Combler le déficit, puis aller plus loin pour rembourser la dette accumulée, ne peut se faire par une augmentation des recettes.
Il faut y parvenir en réduisant les dépenses, ce qui sera si pénible que le Congrès n’y parviendra jamais.
Voici pourquoi : Depuis les années 1930, lorsque les cotisations de sécurité sociale sont devenues monnaie courante, chaque fois que les recettes fiscales totales ont dépassé 18 % du PIB, nous avons connu une récession.
À CHAQUE FOIS, et cela inclut 2022, que certains ne comptent pas, même si nous avons connu deux trimestres consécutifs de baisse du PIB en 2022. Parfois, se rapprocher de 18 % a suffi, comme en 2007.
Surtout si la Fed se trompe en maintenant des taux trop élevés (comme c’est le cas actuellement).

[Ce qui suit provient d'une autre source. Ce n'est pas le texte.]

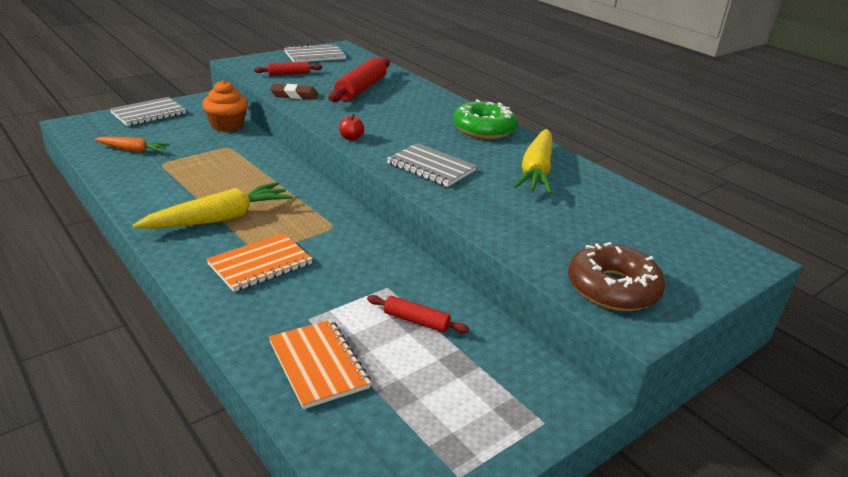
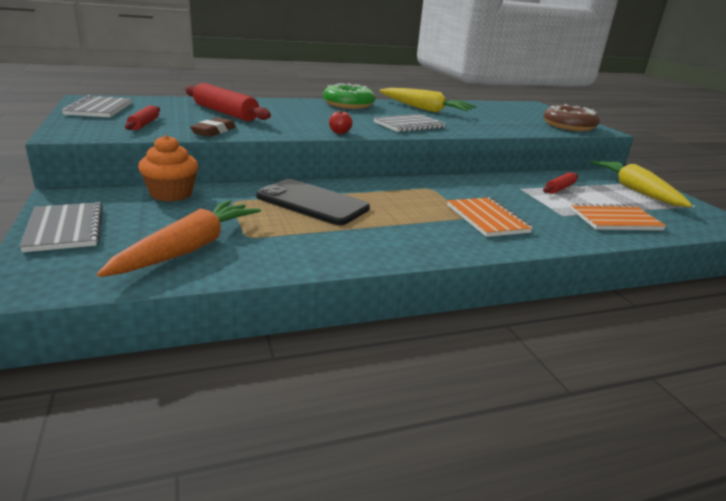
camera: 70 degrees left, 5 degrees down
orange carrot [94,137,170,153] -> orange carrot [97,200,261,277], size x1.76
yellow carrot [132,182,293,229] -> yellow carrot moved to [590,161,692,207]
none -> black phone [256,179,370,225]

Les dernières données de juillet 2025 indiquent des recettes sur 12 mois glissants de 17,0 % du PIB. Ce chiffre est acceptable s’il reste stable. Cela prend en compte 5 181 milliards de dollars de recettes fédérales totales sur les 12 mois se terminant en juillet 2025, et un PIB annualisé projeté au troisième trimestre de 30 400 milliards de dollars.
Si vous souhaitez effectuer les calculs avec d’autres hypothèses, n’hésitez pas. Le rythme actuel de perception des droits de douane laisse entrevoir aux États-Unis des recettes supplémentaires d’environ 300 milliards de dollars par an. Si l’on ajoute ces 300 milliards aux 5 181 milliards de dollars mentionnés ci-dessus, les recettes des 12 derniers mois s’élèvent à 18,0 % du PIB, en supposant que nous ayons perçu des droits de douane au taux actuel pendant chacun des 12 derniers mois.
C’est une hypothèse lourde, et nous ne l’avons pas encore faite. J’extrapole le taux de perception des droits de douane récents sans aucune modélisation de sa baisse (ou de sa hausse) dans les mois à venir.
Il n’y a donc aucune marge de manœuvre pour augmenter les recettes fiscales et résoudre le problème du déficit sans précipiter les États-Unis dans une récession, ce qui entraînerait une baisse des recettes.
En d’autres termes, oui, il est possible de taxer trop les Américains, de sorte que vous perceviez en réalité moins de recettes fiscales.
À titre d’information, les dépenses des 12 derniers mois ont représenté 23,4 % du PIB. Pour ramener ce chiffre aux 17 % du PIB que nous percevons comme recettes, il faudrait réduire les dépenses fédérales de 27 %.
C’est difficilement concevable. DOGE réduit un peu le gras, mais une réduction de 27 % impliquerait des coupes importantes.